Few were buying it, though.
While the IOC president hailed the decision, athletes, anti-doping and sport officials derided it, calling it a sad day for clean sport. Russian athletes will compete in Rio, though how many will be determined through a chaotic process played out in 27 international federations over the next 12 days.
They’ll do so despite revelations over the past three years and in three reports released by the World Anti-Doping Agency in the past nine months that have shown widespread doping of athletes, a subversion of the anti-doping system and the cover-up of positive tests extending to the highest levels of Russian sport.
“It’s pretty disheartening to know I dedicated my life to sport and for me in particular to clean sport,” said Lauryn Williams, a four-time Olympian and two-time medalist in track and field. “And it seems like it’s all in vain. I am the person at end of day who has to rest my head on the pillow and say, `I competed clean.’ But to know I have no one fighting for me is disheartening.”
Widespread calls for a full-scale ban went ignored, prompting strong and swift criticism of the IOC’s decision.
Rather than ban the country, the IOC left it to the international federations to decide which athletes met the criteria for eligibility for the Games, which begin on Aug. 5. Those decisions must also be reviewed by an expert from the Court of Arbitration for Sport.
It was hardly consolation for those who saw the decision as unable to guarantee Russian athletes lining up in Rio weren’t part of the doping system and a stunning lack of consequences for the biggest state-sponsored doping program sport has seen since East Germany.
“The IOC Executive Committee has failed to confront forcefully the findings of evidence of state-sponsored doping in Russia corrupting the Russian sport system,” said Joseph de Pencier, CEO of the Institute of National Anti-Doping Organizations (iNADO), which had called for a total ban of the country. “All this is hardly the unequivocal protection of fair play as a fundamental principle of Olympism that the circumstances required. So it is a sad day for clean sport.”
Part of that sadness comes from circumstances many believe to be avoidable in which the IOC was considering such a decision less than two weeks from the Olympics.
Vitaly Stepanov, a former employee of the Russian Anti-Doping Agency (RUSADA), first contacted WADA about Russian doping in 2010. Two years later, discus thrower Darya Pishchalnikova contacted the agency to say she had taken banned substances at the direction of Russian officials and had information about the state-sponsored system, the New York Times reported.
In 2013, the Daily Mail in Britain detailed issues with doping in Russian athletics and with the now-discredited Moscow lab. That same year, 800-meter runner Yuliya Stepanova began collecting evidence to help her husband’s efforts of providing information to WADA.
• • •
▶ [SET OF TASKS]
1. Name each person identified by name in the article on the IOC's response to Russian doping.
2. Pick up the article on the IOC's response to Russian doping after its final sentence and carry it forward.
• • •
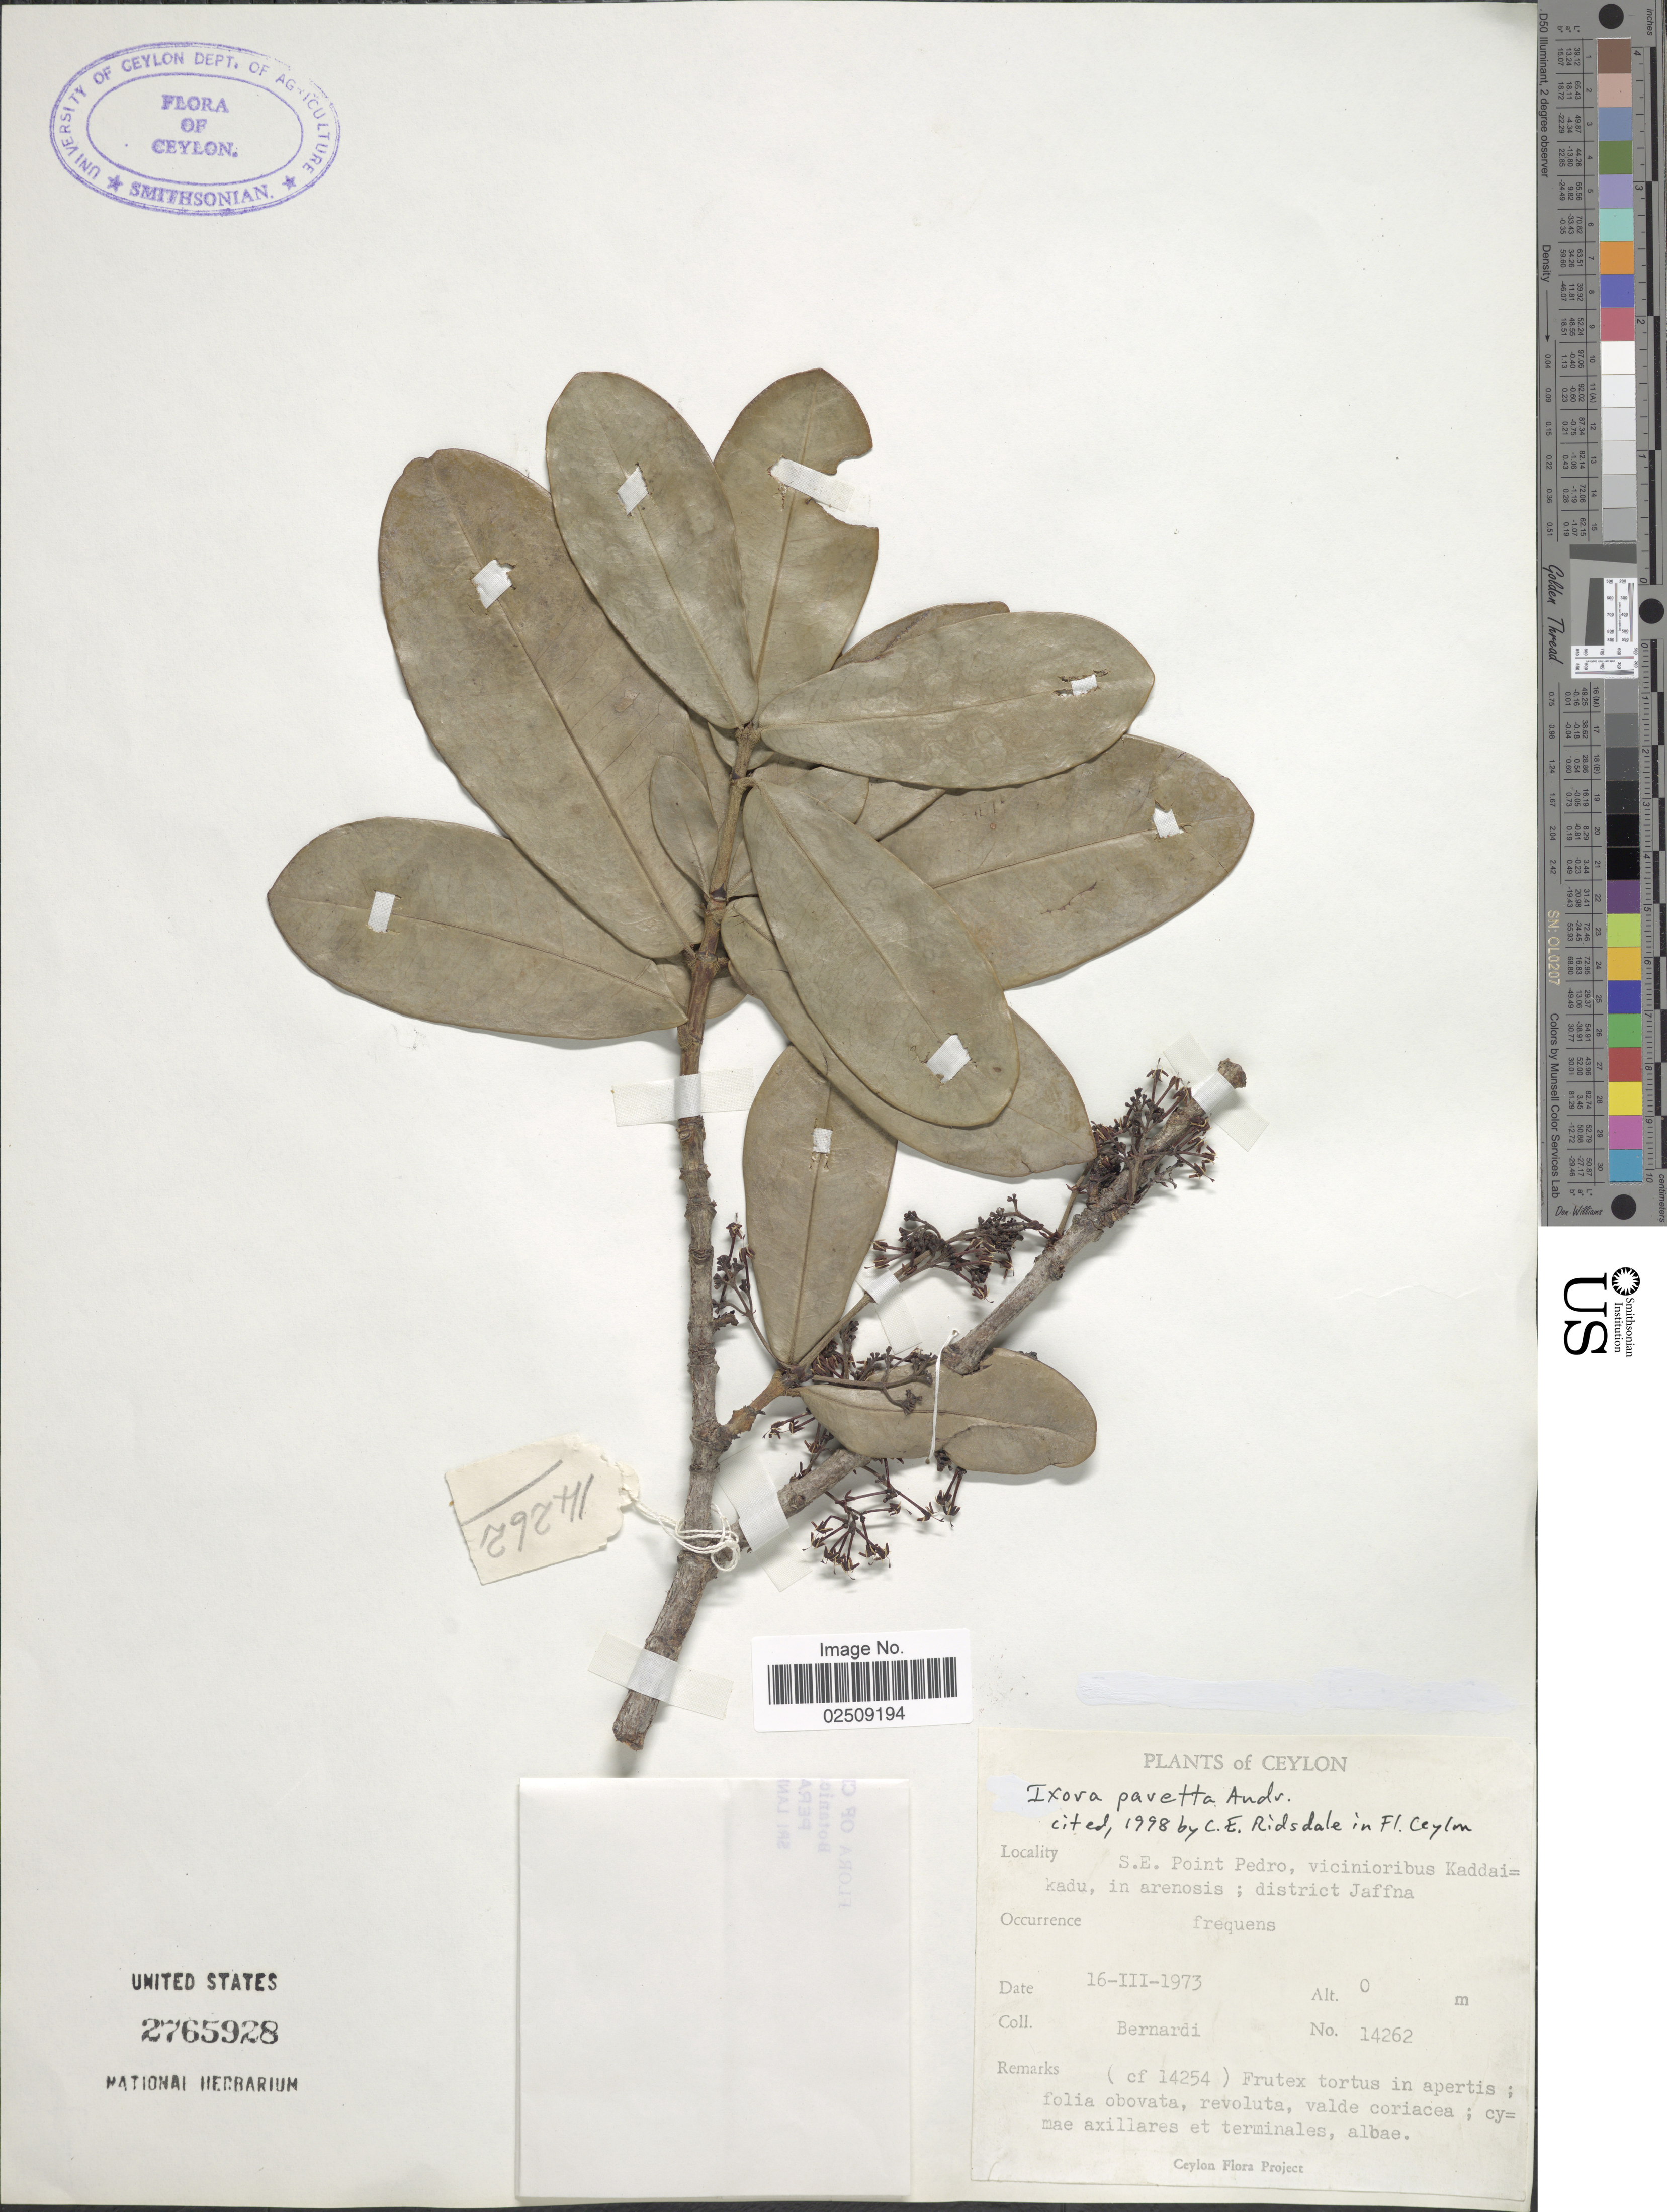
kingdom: Plantae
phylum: Tracheophyta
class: Magnoliopsida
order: Gentianales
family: Rubiaceae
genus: Ixora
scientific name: Ixora pavetta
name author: Andrews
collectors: Bernardi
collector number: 14262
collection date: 1973-03-16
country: Sri Lanka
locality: Ceylon. S.E. Point Pedro, vicinioribus Kaddai= kadu, in arenosis; district Jaffna.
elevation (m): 0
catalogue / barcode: US 2765928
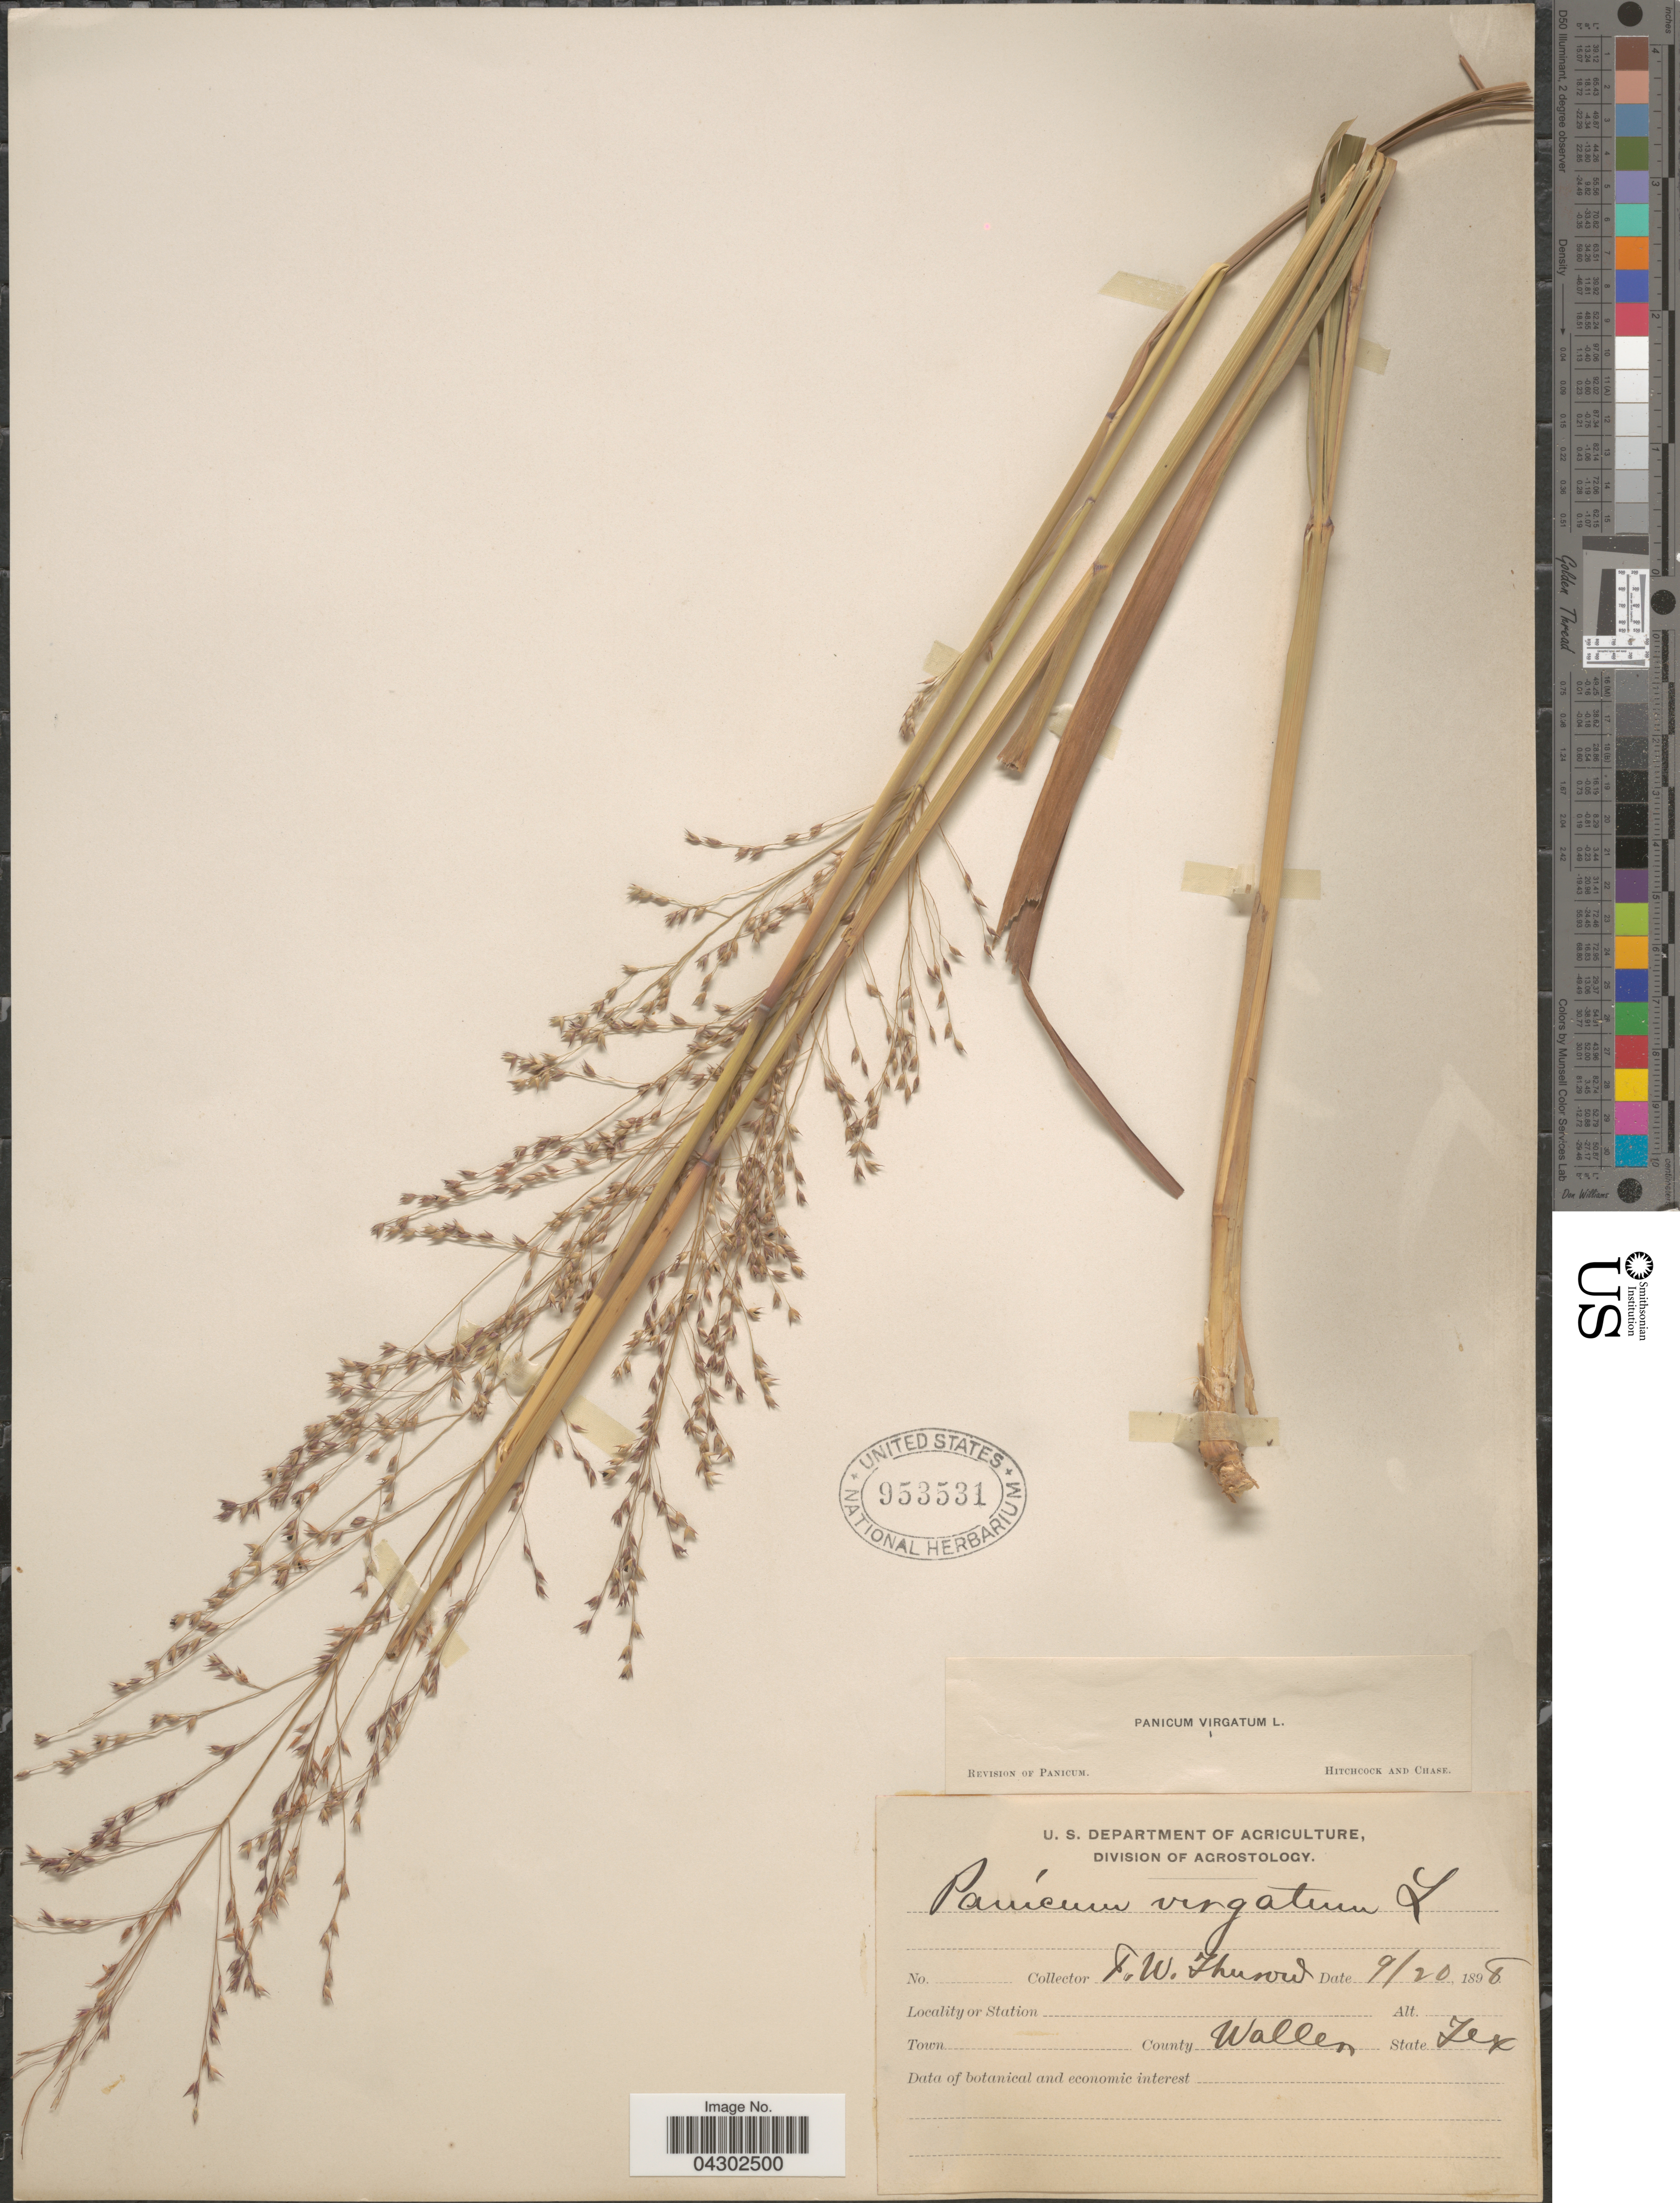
• • •
▶ [RESPONSES IN ORDER]
1. Lauryn Williams, Joseph de Pencier, Vitaly Stepanov, Darya Pishchalnikova, Yuliya Stepanova

2.
Frustrated with a lack of progress, they took their evidence to German broadcaster ARD, which aired a documentary in late 2014.
It wasn’t until early 2015 that WADA launched an independent commission led by Canadian Dick Pound to investigate the allegations. WADA has said it was limited by its own code, which did not explicitly authorize such investigations until that year.
“Even if you have a good set of tools and regulations, leadership matters. The moral compass of the leaders was tested today and found to be wanting,” said Max Cobb, CEO of US Biathlon. “Today is the conclusion of a long path of decisions which were made and largely protected the Russians as much as was possible by the IOC and WADA.”
The independent commission released its first report in November, detailing widespread doping in Russian athletics. Of all the actions that followed – RUSADA and the Moscow lab were declared non-compliant with the WADA code, and the track and field team was banned from international competition – further investigation was not one, despite calls from several athlete advisory groups to do so based on suggestions in the report of a larger problem.
WADA commissioned an investigation led by Richard McLaren in May after 60 Minutes and the New York Times reported allegations from Dr. Grigory Rodchenkov, the former director of the Moscow lab, of the doping of Russian athletes at the Sochi Olympics and the cover-up of it by swapping out dirty urine for clean urine.
Those allegations were confirmed in the McLaren report released last week, along with a system of covering up positive tests that ran for approximately four years, covered 29 Olympic sports and was run by officials from the Ministry of Sport, Center of Sports Preparation of the National Teams of Russia (CSP), Federal Security Service (FSB) and the Moscow and Sochi labs.
“That’s what you’ve seen every step along the way is the kicking of the responsibility because no one truly wants to address the situation,” said Steve Magness, a track coach and whistleblower who alleged doping by athletes and coaches in the Oregon Project. “I think in terms of the agencies and the governing bodies, what we’ve learned is they don’t want to or they’re not apt and able to fulfill the demands that we’ve placed on them. We can’t have confidence in the IOC, the WADAs of the world to do what they’ve been given instructions to do.
“The message is sent that this isn’t a fair system. You’re not competing on a clean, level playing field. And there’s no one in charge who you can have the faith in to be looking out for your back as a clean athlete.”
Bach, of course, disagrees. On a conference call with reporters Sunday, he said the decision “is respecting the right of all the clean athletes all over the world.”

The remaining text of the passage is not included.